'Süpertürk' filminin yönetmeni ve oyuncusu Tamer Karadağlı "Zeyno'ya anlattığım masal kahramanlarının filmini çektim. Aile albümü gibi bir iş oldu" dedi ve ekledi: Türk sinemasında çığır açacak ya da Oscar alacak bir film değil. Amacımız eğlendirmek!
Ünlü oyuncu Tamer Karadağlı'nın; hem yönettiği, hem de başrol oynadığı 'Süpertürk' adlı komedi filmi 17 Şubat'ta vizyona girecek. Bir kahramanın öyküsünü anlatan filmde; Karadağlı'nın eski eşi Arzu Balkan ile kızları Zeyno da rol alıyor. Balkan; filmde Karadağlı'nın oynadığı 'Ekber'in sevgilisi 'Zeynep'i canlandırıyor. Beş yaşındaki Zeyno ise, 'Zeynep' karakterinin çocukluğunu oynuyor. Boşanmalarına rağmen dost olarak kalmayı başaran Karadağlı ve Balkan'la; yeni projeleri 'Süpertürk'ü ve ilişkilerini konuştuk.

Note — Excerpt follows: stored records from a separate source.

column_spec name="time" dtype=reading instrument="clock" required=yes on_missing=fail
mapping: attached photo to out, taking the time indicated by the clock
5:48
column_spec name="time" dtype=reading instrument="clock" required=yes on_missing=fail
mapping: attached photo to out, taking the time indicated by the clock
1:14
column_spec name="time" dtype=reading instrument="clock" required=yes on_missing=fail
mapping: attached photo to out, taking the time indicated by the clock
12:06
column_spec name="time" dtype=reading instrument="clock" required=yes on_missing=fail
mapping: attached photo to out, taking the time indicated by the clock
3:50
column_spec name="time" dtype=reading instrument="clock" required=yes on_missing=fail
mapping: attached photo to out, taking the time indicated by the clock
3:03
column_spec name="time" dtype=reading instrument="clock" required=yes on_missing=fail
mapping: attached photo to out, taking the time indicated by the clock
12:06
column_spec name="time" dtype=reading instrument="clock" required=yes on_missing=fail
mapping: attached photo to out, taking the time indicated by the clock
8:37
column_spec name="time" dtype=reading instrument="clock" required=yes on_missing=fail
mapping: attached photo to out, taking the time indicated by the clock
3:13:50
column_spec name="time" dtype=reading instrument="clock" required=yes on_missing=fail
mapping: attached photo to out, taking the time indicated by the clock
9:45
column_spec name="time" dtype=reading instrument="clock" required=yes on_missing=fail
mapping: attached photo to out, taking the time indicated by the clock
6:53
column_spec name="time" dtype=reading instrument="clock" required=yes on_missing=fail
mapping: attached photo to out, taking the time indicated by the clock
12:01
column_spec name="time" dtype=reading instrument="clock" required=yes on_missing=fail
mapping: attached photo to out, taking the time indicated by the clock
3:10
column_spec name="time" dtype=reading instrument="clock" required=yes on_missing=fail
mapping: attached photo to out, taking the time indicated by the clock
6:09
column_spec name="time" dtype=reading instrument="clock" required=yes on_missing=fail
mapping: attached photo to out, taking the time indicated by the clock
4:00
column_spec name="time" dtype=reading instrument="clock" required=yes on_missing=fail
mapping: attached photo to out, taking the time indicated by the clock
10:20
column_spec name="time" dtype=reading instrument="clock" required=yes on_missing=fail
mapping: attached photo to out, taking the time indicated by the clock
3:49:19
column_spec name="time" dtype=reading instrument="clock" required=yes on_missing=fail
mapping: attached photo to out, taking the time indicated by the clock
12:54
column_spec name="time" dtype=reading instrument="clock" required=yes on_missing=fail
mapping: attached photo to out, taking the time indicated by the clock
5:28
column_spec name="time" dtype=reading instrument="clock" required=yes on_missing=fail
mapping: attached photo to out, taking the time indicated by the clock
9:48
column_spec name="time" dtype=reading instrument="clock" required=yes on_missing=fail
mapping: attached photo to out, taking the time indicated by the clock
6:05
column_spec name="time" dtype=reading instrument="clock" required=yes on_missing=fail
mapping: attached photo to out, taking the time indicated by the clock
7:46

'Süpertürk'ün hikayesini biraz anlatır mısınız?
TAMER KARADAĞLI: "Bir süper kahraman Türkiye'de nasıl yaşar?" sorusundan yola çıkarak yapılmış bir film bu! Canlandırdığım 'Ekber' karakteri; başka bir gezegende doğuyor ama sonra ailesi tarafından Türkiye'ye gönderiliyor. Hikaye de böyle başlıyor. Ailecek izlenebilecek bir film oldu. Neticede Türk sinemasında çığır açacak ya da Oscar beklediğimiz bir iş değil. Amacımız; insanları güldürmek.
torpil filan yok
Arzu Hanım 'Zeynep' karakteri size nasıl teklif edildi?
ARZU BALKAN: Yapım şirketi önce Tamer'le konuşmuş ama o, ben istemem diye çok sıcak bakmamış. Sonra benden bir deneme çekimi istediler; ben de kabul ettim. Torpil falan yok, benden önce de 15 kişiyle görüşmüşler.
Tamer Bey'in yönetmenliğini nasıl değerlendiriyorsunuz?
A.B.: Bu projede en çok bu durumdan çekinmiştim. Çünkü hem yönetmenlik yapacak, hem oynayacak. Ama tahminlerimden daha iyi oldu. Tamer'in setteki herkesle ilişkisi nasılsa, benimle de öyleydi. Sert çıkması gerekiyorsa, çıkıyordu. Ama Tamer; düşündüğümden daha sabırlı çıktı. Ben zaten onun gözüne çok inanıyorum, kendimi de ona teslim ettim. Bu arada çekimler sırasında babamı kaybettim. "İçim kan ağlayarak nasıl çekim yapacağım?" diyordum ama ekip bana çok destek oldu.
ONU GÖRÜNCE GÖZÜM DOLDU
Filmde kızınız da rol alıyor. Zeyno'yu kamera karşısında görünce ne hissettiniz?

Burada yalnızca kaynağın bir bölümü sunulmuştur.